§ Provided material:
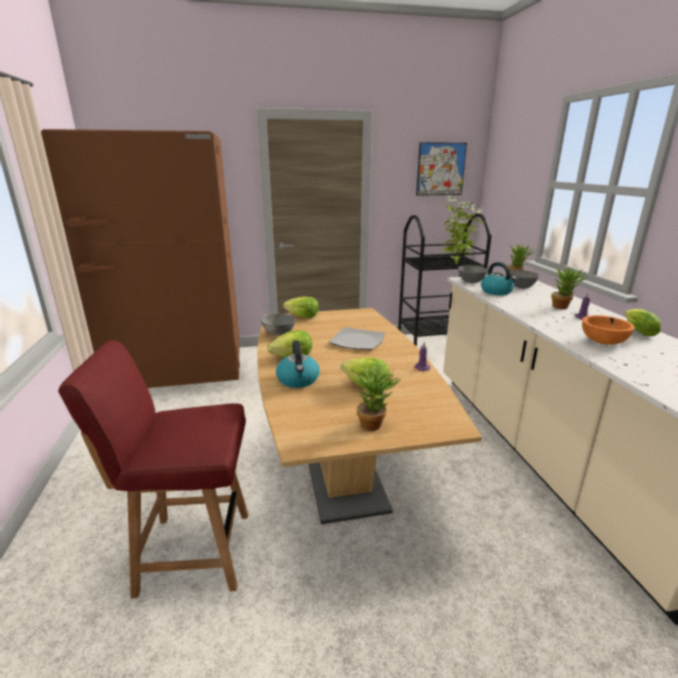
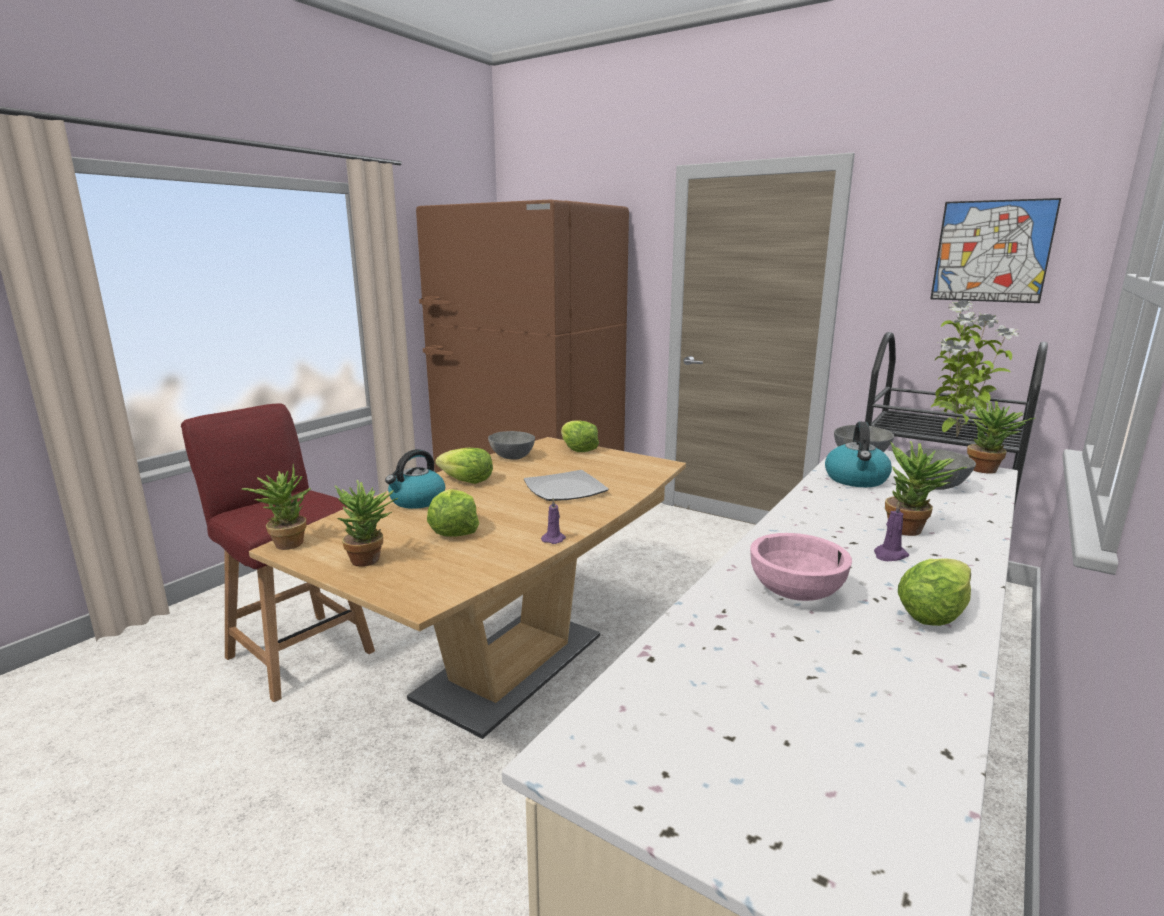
camera: 45 degrees right, 5 degrees down
orange bowl [582,315,635,345] -> pink bowl [750,533,852,601]
none -> potted plant [242,464,311,550]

§ What to do: No line before the one containing "orange bowl [582,315,635,345]" should be copied; restate that line and all the rest through the end of the data above word for word.

§ Response to the exercise:
orange bowl [582,315,635,345] -> pink bowl [750,533,852,601]
none -> potted plant [242,464,311,550]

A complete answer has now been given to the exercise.